September 2, 2011
Remember the early days of SEO? The dark days? Crawling from the primordial ooze, advising clients to make good use of their meta keywords tags; helping them get better positions in Ask Jeeves and AltaVista and WiseNut; telling them that, sadly, all the great content they had in PDFs was invisible to the engines and, as such, useless.
We’ve known for some time now that copy contained in PDFs can be of great benefit to the overall relevance and visibility of a website. We’ve seen PDF copy, actual copy, cached in the engines. We’ve seen PDFs position, for Pete’s sake. And now, Google Webmaster Trends Analyst Gary Illyes has posted an extremely informative entry in the Webmaster Blog detailing how the engine deals with PDFs, how best to make them visible, and, alternately, how to keep them from being indexed.
We absolutely advise you read the post, but here are a few takeaways:
• If you can copy the text from a PDF and paste it into another document, chances are Google can index it.

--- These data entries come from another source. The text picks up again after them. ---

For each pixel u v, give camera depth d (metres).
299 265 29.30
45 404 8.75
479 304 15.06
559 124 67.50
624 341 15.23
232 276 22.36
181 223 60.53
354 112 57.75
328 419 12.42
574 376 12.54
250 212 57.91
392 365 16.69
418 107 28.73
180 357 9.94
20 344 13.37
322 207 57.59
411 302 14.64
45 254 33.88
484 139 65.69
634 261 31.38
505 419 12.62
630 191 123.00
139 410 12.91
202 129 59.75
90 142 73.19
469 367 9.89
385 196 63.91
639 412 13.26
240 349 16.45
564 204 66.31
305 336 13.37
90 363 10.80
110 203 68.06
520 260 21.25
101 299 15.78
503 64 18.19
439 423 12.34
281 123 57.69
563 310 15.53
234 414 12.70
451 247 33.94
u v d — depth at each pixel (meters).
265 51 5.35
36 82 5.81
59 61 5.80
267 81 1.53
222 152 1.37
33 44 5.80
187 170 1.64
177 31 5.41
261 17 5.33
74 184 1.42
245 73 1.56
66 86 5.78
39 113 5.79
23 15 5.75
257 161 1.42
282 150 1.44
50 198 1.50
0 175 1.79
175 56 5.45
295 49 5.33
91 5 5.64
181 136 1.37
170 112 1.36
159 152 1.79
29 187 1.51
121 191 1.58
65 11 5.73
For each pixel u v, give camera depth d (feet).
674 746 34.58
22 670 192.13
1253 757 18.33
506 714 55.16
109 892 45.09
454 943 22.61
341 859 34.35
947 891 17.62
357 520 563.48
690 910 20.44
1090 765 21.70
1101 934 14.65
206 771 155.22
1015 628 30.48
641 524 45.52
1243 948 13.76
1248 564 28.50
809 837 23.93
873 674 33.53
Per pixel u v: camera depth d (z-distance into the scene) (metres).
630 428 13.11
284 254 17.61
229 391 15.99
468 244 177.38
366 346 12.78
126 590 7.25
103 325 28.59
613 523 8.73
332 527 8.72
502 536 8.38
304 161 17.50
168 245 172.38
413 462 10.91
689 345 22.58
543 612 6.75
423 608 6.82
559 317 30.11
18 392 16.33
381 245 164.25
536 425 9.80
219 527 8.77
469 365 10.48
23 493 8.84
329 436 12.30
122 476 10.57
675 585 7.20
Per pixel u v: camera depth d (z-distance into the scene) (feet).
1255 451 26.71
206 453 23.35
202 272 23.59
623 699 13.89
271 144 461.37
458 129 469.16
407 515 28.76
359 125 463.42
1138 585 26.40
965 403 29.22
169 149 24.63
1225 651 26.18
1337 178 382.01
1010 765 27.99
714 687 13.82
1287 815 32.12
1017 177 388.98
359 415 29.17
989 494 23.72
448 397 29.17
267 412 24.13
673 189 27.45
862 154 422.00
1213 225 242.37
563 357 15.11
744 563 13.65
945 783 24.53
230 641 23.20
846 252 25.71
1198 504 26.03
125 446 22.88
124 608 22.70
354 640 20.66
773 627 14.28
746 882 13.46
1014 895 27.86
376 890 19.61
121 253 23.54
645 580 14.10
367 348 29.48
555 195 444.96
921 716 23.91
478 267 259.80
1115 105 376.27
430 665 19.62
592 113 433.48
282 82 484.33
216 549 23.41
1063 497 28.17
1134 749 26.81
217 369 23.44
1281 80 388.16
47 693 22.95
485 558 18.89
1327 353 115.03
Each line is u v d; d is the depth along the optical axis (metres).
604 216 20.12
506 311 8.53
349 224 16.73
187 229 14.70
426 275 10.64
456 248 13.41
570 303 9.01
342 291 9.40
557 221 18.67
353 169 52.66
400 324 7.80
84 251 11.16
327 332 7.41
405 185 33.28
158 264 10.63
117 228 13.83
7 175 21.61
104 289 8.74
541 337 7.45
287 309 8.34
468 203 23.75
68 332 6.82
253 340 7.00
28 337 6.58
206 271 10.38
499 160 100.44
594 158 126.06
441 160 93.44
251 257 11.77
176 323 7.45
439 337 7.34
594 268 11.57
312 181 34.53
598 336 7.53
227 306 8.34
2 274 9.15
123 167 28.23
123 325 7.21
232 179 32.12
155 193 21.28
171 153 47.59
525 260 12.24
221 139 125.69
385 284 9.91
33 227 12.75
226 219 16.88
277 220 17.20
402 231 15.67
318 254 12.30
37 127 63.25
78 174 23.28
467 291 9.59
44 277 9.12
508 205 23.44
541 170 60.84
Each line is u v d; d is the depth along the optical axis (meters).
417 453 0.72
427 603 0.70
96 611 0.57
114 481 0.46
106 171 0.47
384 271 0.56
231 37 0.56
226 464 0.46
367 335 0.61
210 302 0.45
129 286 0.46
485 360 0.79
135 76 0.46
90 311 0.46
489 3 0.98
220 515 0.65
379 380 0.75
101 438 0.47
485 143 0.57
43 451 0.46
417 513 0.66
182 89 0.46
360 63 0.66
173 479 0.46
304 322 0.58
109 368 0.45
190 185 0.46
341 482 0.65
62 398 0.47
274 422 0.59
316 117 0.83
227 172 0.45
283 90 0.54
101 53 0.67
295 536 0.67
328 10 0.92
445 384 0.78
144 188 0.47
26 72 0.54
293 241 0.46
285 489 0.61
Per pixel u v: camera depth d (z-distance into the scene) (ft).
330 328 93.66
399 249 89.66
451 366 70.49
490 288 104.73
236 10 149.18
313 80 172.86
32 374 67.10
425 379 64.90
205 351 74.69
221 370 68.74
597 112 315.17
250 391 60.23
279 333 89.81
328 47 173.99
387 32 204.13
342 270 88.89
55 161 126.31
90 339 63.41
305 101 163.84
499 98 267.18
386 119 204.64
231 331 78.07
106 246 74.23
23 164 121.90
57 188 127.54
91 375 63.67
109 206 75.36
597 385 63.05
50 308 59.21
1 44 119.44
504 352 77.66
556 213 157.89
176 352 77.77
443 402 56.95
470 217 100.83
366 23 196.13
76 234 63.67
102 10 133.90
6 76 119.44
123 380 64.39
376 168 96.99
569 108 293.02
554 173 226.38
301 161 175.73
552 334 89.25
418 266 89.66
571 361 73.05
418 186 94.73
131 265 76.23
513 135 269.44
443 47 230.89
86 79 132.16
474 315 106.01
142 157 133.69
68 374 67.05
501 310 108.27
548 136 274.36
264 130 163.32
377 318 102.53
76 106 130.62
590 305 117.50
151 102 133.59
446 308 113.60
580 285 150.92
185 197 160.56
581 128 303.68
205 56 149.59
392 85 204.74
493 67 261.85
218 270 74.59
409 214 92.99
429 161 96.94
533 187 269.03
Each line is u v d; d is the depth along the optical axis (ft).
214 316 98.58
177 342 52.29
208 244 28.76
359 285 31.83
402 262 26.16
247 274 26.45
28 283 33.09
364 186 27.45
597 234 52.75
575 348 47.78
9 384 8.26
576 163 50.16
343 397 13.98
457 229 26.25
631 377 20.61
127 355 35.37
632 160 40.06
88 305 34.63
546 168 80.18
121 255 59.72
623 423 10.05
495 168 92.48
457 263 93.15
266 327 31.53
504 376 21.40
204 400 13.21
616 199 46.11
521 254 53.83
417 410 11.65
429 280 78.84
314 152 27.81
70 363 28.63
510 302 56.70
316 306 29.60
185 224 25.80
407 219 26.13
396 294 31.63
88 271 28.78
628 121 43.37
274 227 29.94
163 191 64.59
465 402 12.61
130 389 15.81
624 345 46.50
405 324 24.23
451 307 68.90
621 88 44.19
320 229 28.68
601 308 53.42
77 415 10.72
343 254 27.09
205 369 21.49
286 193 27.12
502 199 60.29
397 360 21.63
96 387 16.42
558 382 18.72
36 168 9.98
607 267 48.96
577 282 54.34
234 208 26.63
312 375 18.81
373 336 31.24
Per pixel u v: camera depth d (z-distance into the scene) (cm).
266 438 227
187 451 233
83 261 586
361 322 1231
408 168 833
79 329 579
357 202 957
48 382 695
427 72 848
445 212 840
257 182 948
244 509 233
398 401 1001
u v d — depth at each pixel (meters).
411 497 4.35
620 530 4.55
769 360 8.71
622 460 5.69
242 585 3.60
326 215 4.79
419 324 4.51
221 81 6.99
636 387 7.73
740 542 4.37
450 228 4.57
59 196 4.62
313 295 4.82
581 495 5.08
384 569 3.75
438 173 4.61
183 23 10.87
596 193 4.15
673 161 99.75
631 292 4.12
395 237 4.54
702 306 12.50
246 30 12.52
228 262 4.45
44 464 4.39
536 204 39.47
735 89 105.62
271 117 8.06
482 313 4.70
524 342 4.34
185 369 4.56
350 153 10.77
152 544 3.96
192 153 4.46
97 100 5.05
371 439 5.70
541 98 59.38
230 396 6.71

• Links in PDFs pass PageRank, but make sure you want them to, because they can’t be “nofollow”-ed.
• Avoid displaying the same copy in PDF and HTML formats. (This flies in the face of dark ages advice; before PDFs could be properly indexed, telling clients to also host the copy in HTML was fairly standard practice.) If, for whatever reason, you have to, make use of canonicalization to indicate the juicy page.
• The title shown in search results for PDFs is determined by two factors: the meta title and anchor text pointing to the PDF, so avoid using “read PDF” or something similarly useless when linking to your collateral.
Again, read the post. PDFs still aren’t as good as solid HTML pages, but we’ve come a long way, um, baby. And remember, as Google gets better at recognizing what’s important, what searchers are truly searching for, and how to get it to them, we need to take every opportunity to help our clients and ourselves show Google what we have to offer.